Challenge:
Copy the lines below with every "pose" changed to "camera" and nothing else altered. Omit the pictures from your copy.

Listed records:
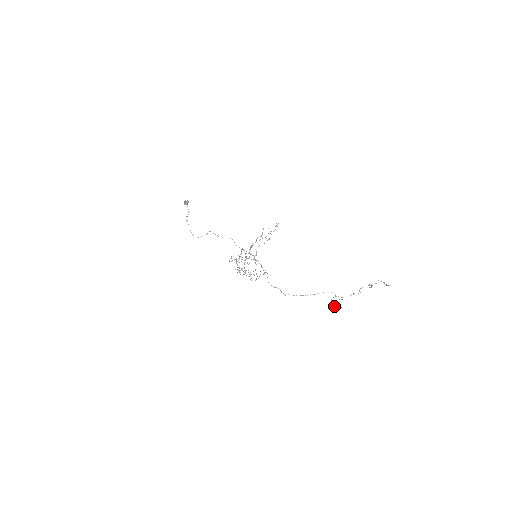
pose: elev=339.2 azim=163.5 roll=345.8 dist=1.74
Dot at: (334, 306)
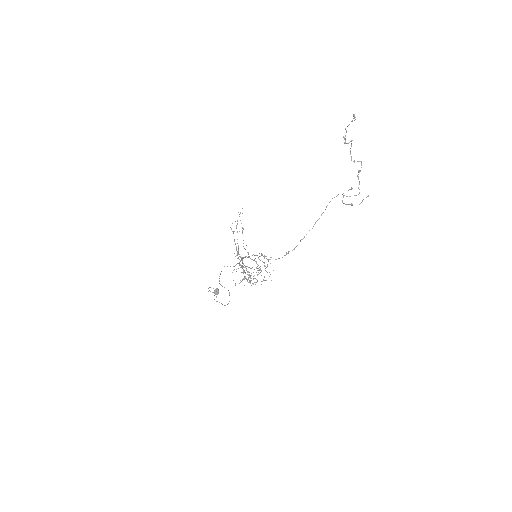
Dot at: occluded
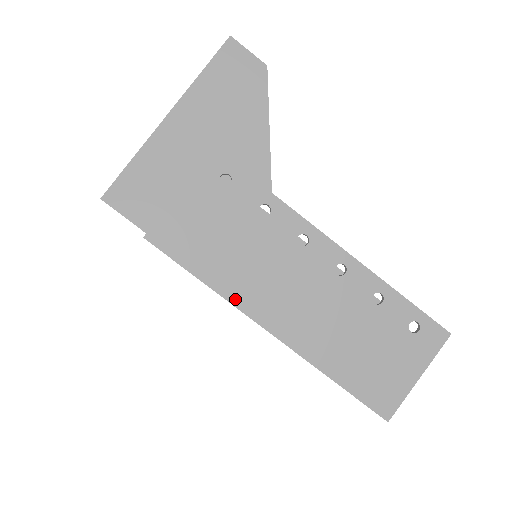
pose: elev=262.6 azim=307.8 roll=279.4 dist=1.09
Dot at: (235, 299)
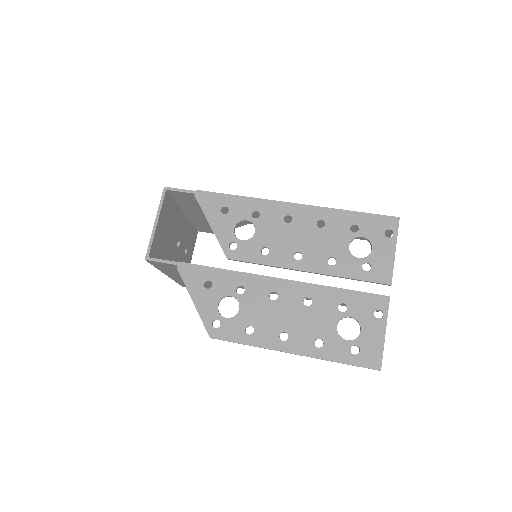
Dot at: (263, 200)
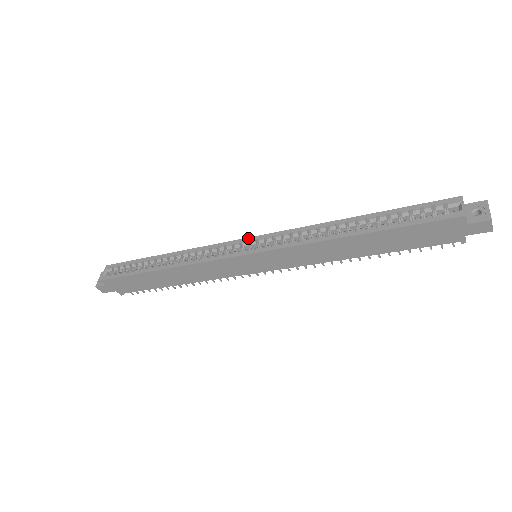
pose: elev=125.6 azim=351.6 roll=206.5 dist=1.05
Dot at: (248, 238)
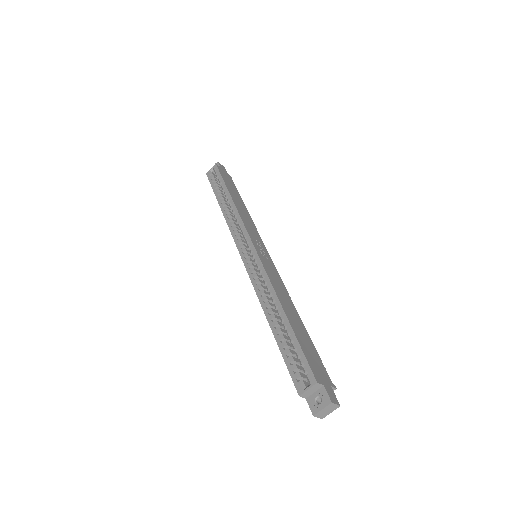
Dot at: (252, 243)
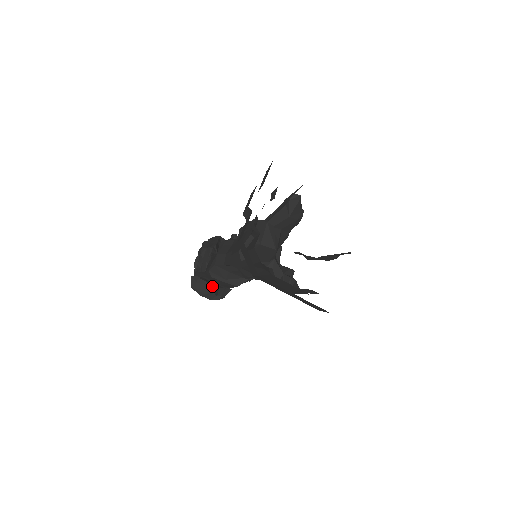
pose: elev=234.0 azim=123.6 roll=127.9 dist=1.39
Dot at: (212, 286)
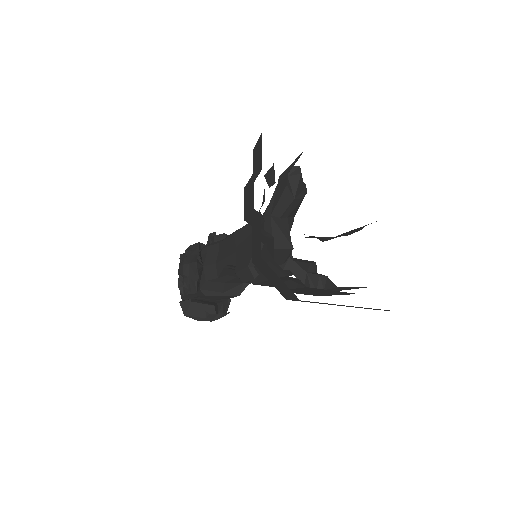
Dot at: (209, 306)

Full answer:
camera: elev=339.2 azim=163.5 roll=345.8 dist=1.74
Dot at: (334, 306)
Dot at: occluded
camera: elev=262.6 azim=307.8 roll=279.4 dist=1.09
Dot at: (235, 299)
Dot at: (263, 200)
camera: elev=125.6 azim=351.6 roll=206.5 dist=1.05
Dot at: (248, 238)
Dot at: (252, 243)
camera: elev=234.0 azim=123.6 roll=127.9 dist=1.39
Dot at: (212, 286)
Dot at: (209, 306)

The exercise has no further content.